Ron Paul Wants to Save GOP from Republicans

Ron Paul tells the Very Serious People in the mass media what he thinks is going on with his beloved Republican Party.
“I think Republicans have dug a hole for themselves because they’re trying to out-militarize the President, saying we should do more,” he said on CBS News’ Face the Nation. “Yet 75 percent of the American people have said we’ve had enough, it’s cost us too much money, it’s time to come home.”

[...]

 “I am talking to a whole generation, which is expanding,” Paul said. “When I can get 52,000 people out on a college campus as wildly enthusiastic to hear the message of liberty and freedom and less war and curtailing the Federal Reserve, there is no way I’m going to quit speaking out on this and there is no way I’m going to give up on the effort to get the Republicans back to their roots.”
I digress.  First off, his speech is of "liberty and freedom," well, because he says it is.  When President Obama draws crowds of 50,000 or more, which he's done numerous times, it's not to hear the message of "liberty and freedom."  Oh no that is only for the Paultards.  They are the ones who get to decide what's liberty and what's freedom.  Banning all abortions and criminalizing people with vaginas, which is what Paul supports, is pure Liberty and Freedom.  
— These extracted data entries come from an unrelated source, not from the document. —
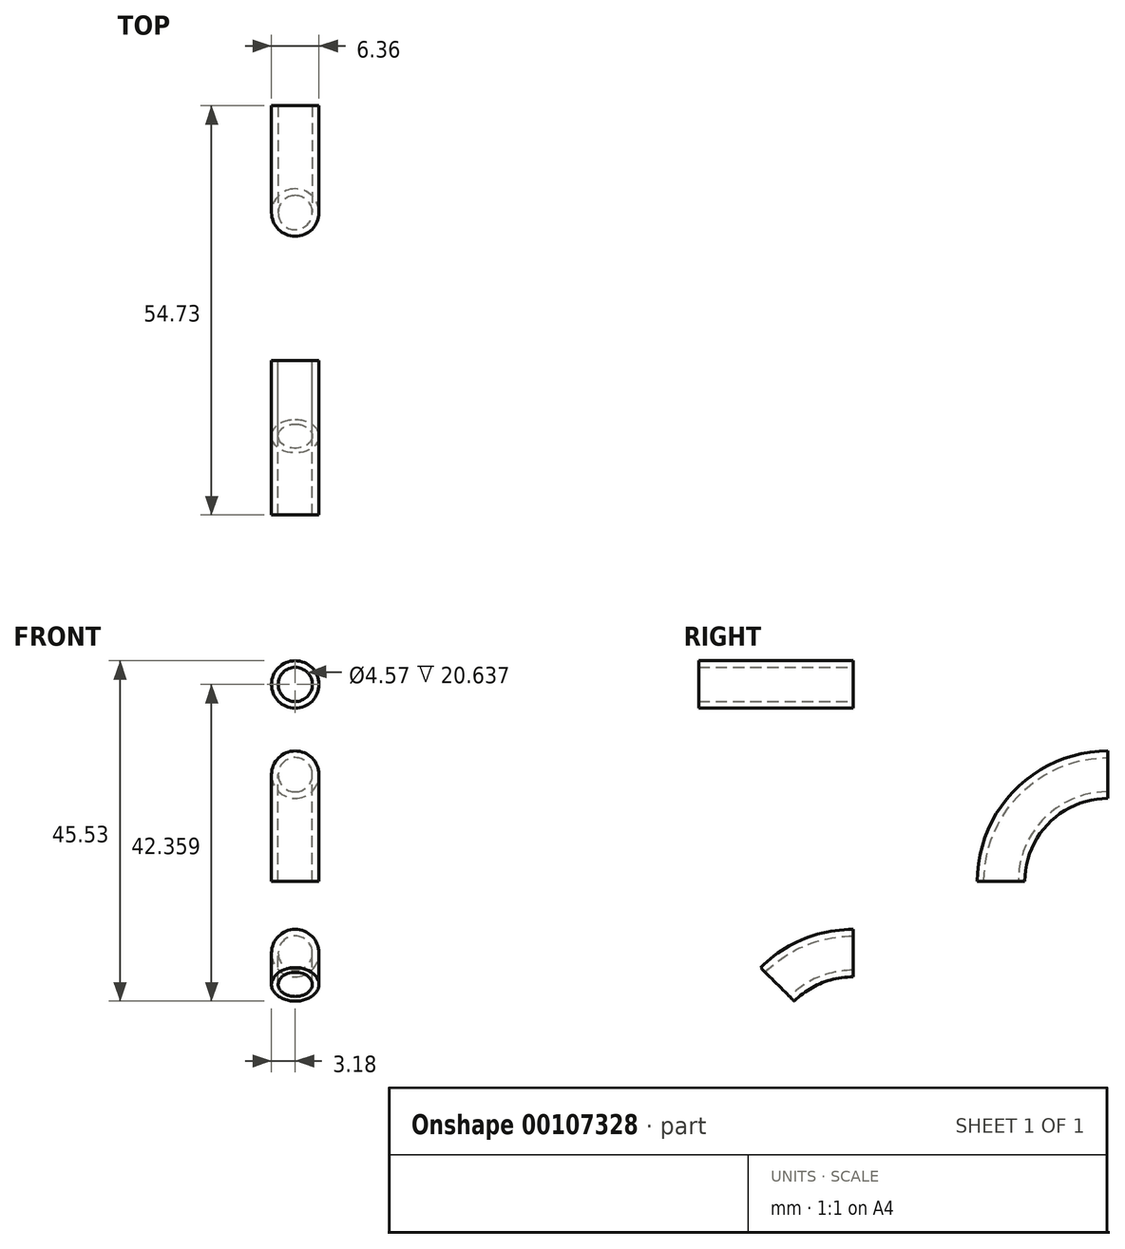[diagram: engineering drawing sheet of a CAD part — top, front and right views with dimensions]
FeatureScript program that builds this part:
annotation { "Feature Type Name" : "Feature", "Feature Type Description" : "" }
export const myFeature = defineFeature(function(context is Context, id is Id, definition is map)
    precondition{}
    {
        {
            var Q0;
            Q0=qCreatedBy(makeId("Front.planeOp"),FACE);
            var sketch = newSketch(context, id + "F0", { "sketchPlane" : qUnion([Q0])});
            skCircle(sketch, "E0", {"center": v(0, 0) * mm, "radius": 3.17 * mm});
            skCircle(sketch, "E1", {"center": v(0, 0) * mm, "radius": 2.29 * mm});
            skCircle(sketch, "E2", {"center": v(0, 11.2) * mm, "radius": 3.17 * mm});
            skCircle(sketch, "E3", {"center": v(0, 11.2) * mm, "radius": 2.29 * mm});
            skSolve(sketch);
        }
        {
            var Q0;
            Q0=qCreatedBy(makeId("Right.planeOp"),FACE);
            var sketch = newSketch(context, id + "F1", { "sketchPlane" : qUnion([Q0])});
            skArc(sketch, "E4", {"start": v(0, 0) * mm, "mid": v(-10.1, -4.18) * mm, "end": v(-14.29, -14.29) * mm});
            skSolve(sketch);
        }
        {
            var Q0;
            Q0=makeQuery(id+"F0.imprint","IMPRINT",FACE,{"disambiguationData":[TD([[makeQuery(id+"F0.imprint","IMPRINT",EDGE,{"derivedFrom":sQuery(id+"F0.wireOp",EDGE,"E0")}),1.0]])]});
            var Q1;
            Q1=sQuery(id+"F1.wireOp",EDGE,"E4");
            sweep(context, id + "F2", {"profiles" : qUnion([Q0]), "path" : qUnion([Q1])});
        }
        {
            var Q0;
            Q0=qCreatedBy(makeId("Right.planeOp"),FACE);
            var sketch = newSketch(context, id + "F3", { "sketchPlane" : qUnion([Q0])});
            skArc(sketch, "E5", {"start": v(0, 0) * mm, "mid": v(-5.47, -1.09) * mm, "end": v(-10.1, -4.18) * mm});
            skSolve(sketch);
        }
        {
            var Q0;
            Q0=qCreatedBy(makeId("Front.planeOp"),FACE);
            var sketch = newSketch(context, id + "F4", { "sketchPlane" : qUnion([Q0])});
            skCircle(sketch, "E6", {"center": v(0, 0) * mm, "radius": 3.17 * mm});
            skCircle(sketch, "E7", {"center": v(0, 0) * mm, "radius": 2.29 * mm});
            skSolve(sketch);
        }
        {
            var Q0;
            Q0=makeQuery(id+"F4.imprint","IMPRINT",FACE,{"disambiguationData":[TD([[makeQuery(id+"F4.imprint","IMPRINT",EDGE,{"derivedFrom":sQuery(id+"F4.wireOp",EDGE,"E6")}),1.0]])]});
            var Q1;
            Q1=sQuery(id+"F3.wireOp",EDGE,"E5");
            sweep(context, id + "F5", {"profiles" : qUnion([Q0]), "path" : qUnion([Q1])});
        }
        {
            var Q0;
            Q0=makeQuery(id+"F2.opSweep","SWEPT_BODY",BODY,{"disambiguationData":[OSD([sQuery(id+"F0.wireOp",EDGE,"E0"),sQuery(id+"F0.wireOp",EDGE,"E1"),sQuery(id+"F1.wireOp",EDGE,"E4")])]});
            transform(context, id + "F6", {"entities" : qUnion([Q0]), "transformType" : TransformType.TRANSLATION_3D, "dx" : 0 * mm, "dy" : 34.1 * mm, "dz" : 0 * mm, "makeCopy" : true});
        }
        {
            var Q0;
            Q0=makeQuery(id+"F2.opSweep","SWEPT_BODY",BODY,{"disambiguationData":[OSD([sQuery(id+"F0.wireOp",EDGE,"E0"),sQuery(id+"F0.wireOp",EDGE,"E1"),sQuery(id+"F1.wireOp",EDGE,"E4")])]});
            deleteBodies(context, id + "F7", {"entities" : qUnion([Q0])});
        }
        {
            var Q0;
            Q0=qCreatedBy(makeId("Front.planeOp"),FACE);
            var sketch = newSketch(context, id + "F8", { "sketchPlane" : qUnion([Q0])});
            skCircle(sketch, "E8", {"center": v(0, 12.07) * mm, "radius": 3.17 * mm});
            skCircle(sketch, "E9", {"center": v(0, 12.07) * mm, "radius": 2.29 * mm});
            skSolve(sketch);
        }
        {
            var Q0;
            Q0=makeQuery(id+"F8.imprint","IMPRINT",FACE,{"disambiguationData":[TD([[makeQuery(id+"F8.imprint","IMPRINT",EDGE,{"derivedFrom":sQuery(id+"F8.wireOp",EDGE,"E8")}),1.0]])]});
            extrude(context, id + "F9", {"entities" : qUnion([Q0]), "depth" : 20.64 * mm});
        }
        {
            var Q0;
            Q0=makeQuery(id+"F5.opSweep","SWEPT_BODY",BODY,{"disambiguationData":[OSD([sQuery(id+"F3.wireOp",EDGE,"E5"),sQuery(id+"F4.wireOp",EDGE,"E6"),sQuery(id+"F4.wireOp",EDGE,"E7")])]});
            transform(context, id + "F10", {"entities" : qUnion([Q0]), "transformType" : TransformType.TRANSLATION_3D, "dx" : 0 * mm, "dy" : 0 * mm, "dz" : -23.86 * mm, "makeCopy" : true});
        }
        {
            var Q0;
            Q0=makeQuery(id+"F5.opSweep","SWEPT_BODY",BODY,{"disambiguationData":[OSD([sQuery(id+"F3.wireOp",EDGE,"E5"),sQuery(id+"F4.wireOp",EDGE,"E6"),sQuery(id+"F4.wireOp",EDGE,"E7")])]});
            deleteBodies(context, id + "F11", {"entities" : qUnion([Q0])});
        }
    });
Whatever, my point in writing this is not to berate Paul's really screwed up ideology.  It's to hit Paul, and those who think he's some kind of Revolutionary Freedom Fighter, on his messed up version of Republican roots.

Paul fantastically states, "there is no way I'm going to give up on the effort to get the Republicans back to their roots."  What "roots" could he possibly be talking about?

Never in the modern history of the GOP is there any track record of shrinking government, cutting spending, ending wars, reining in the deficit or of doing anything to curtail the Federal Reserve.  In fact, the only audit ever of the Federal Reserve (a longtime issue for Paul) came at the helm of an entirely Democratic-controlled Congress.  It was passed solely because of Alan Grayson, of which Paul signed on.  But the "root" issue Paul claims to want to return to is completely a Democratic legislative victory and has nothing to do with Paul's precious Republican Party. 

The only "roots" for the GOP to return to are its widely popular platform of Equal Rights and racial equality from the second-half of the 19th century, of which Ron Paul would probably not support given that his son thinks the Civil Rights Act is unconstitutional.